Alberta Art Comes To Age*

In 2005 the Edmonton Art Gallery announced it would be renamed “The Art Gallery of Alberta” (AGA). In honour of the name change, it was also announced that the building itself would receive a dramatic redesign. Now, just five years later, the new building, designed by Los Angeles-based architect Randall Stout, has risen—a statement that the AGA is ready to stand alongside other major art institutions across the country and around the world.


Image credit: Taken from Flickr

Stout’s architectural vision combines Edmonton’s undulating river valley and the city’s functional grid system in a new space that serves artists as well as it serves the general public. “The public spaces will rival the Citadel’s when it was first built,” says Catherine Crowston, deputy director and chief curator of the AGA, referring to the mix of private and public spaces at the other end of Sir Winston Churchill Square. “Our intention is that it become a great space for people to see art exhibitions, but also to gather. The opportunities for public use are exciting.”

The public expects a lot from the new AGA, Crowston says, and she’s confident that it will deliver. Not only is the gallery’s architecture unique in the province, but the AGA is able to offer a world-class exhibition space; especially the third floor, which features 6,000 ft2 of open space and can be subdivided, as it will be for next summer’s Alberta Biennial.
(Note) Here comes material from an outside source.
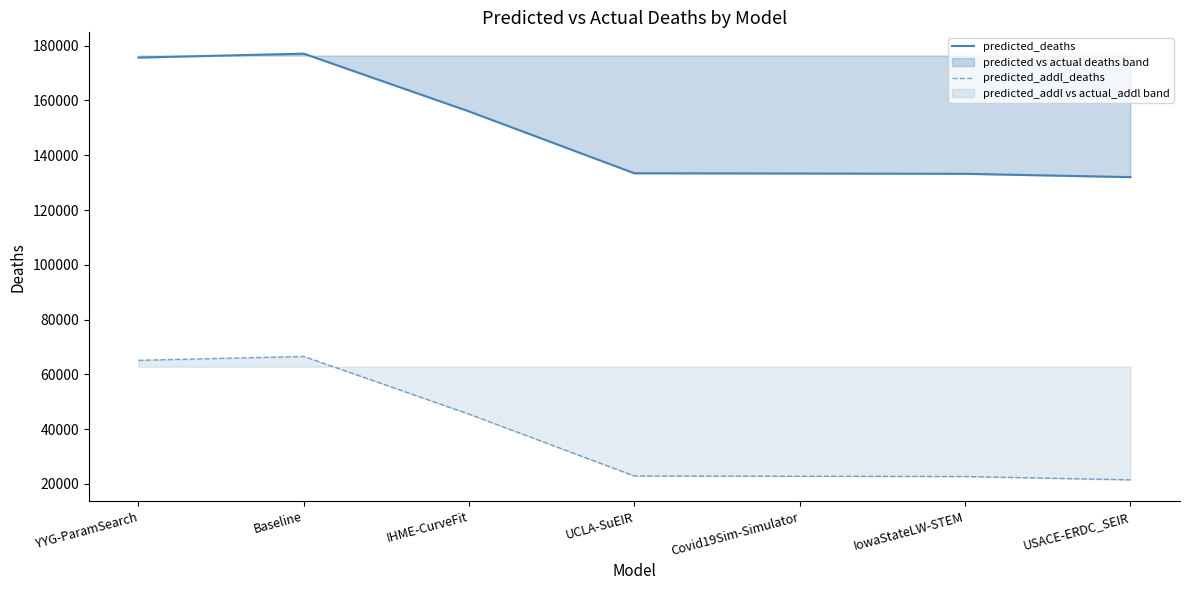

At which label does predicted_deaths reach its minimum?

USACE-ERDC_SEIR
Image credit: Janet Cardiff & George Bures Miller
Installation view: Nationalgalerie im Hamburger Bahnhof, Berlin 2009 Foto: Roman März © Courtesy the artists, Galerie Barbara Weiss, Berlin, Luhring Augustine, New York

For the AGA’s grand re-opening, Alberta expats Janet Cardiff and George Bures Miller will launch the North American premiere of “The Murder of Crows,” which made its world premiere in the 2008 Sydney Biennale and its European premiere in Berlin’s prestigious Hamburger Bahnhof. “Janet and George can do one huge exhibition in the open configuration,” says Crowston. “In Sydney, they had an old 200 ft long wharf on the waterfront and they had a [similar] space in the vaulted ceiling room in the Bahnhof.” The artists created a piece specifically for the new AGA entitled “Storm Room,” a smaller work which will be shown in the RBC New Works Gallery. In addition, new retrospective exhibitions on Francisco Goya and Edgar Degas will feature as the gallery’s premiere exhibitions.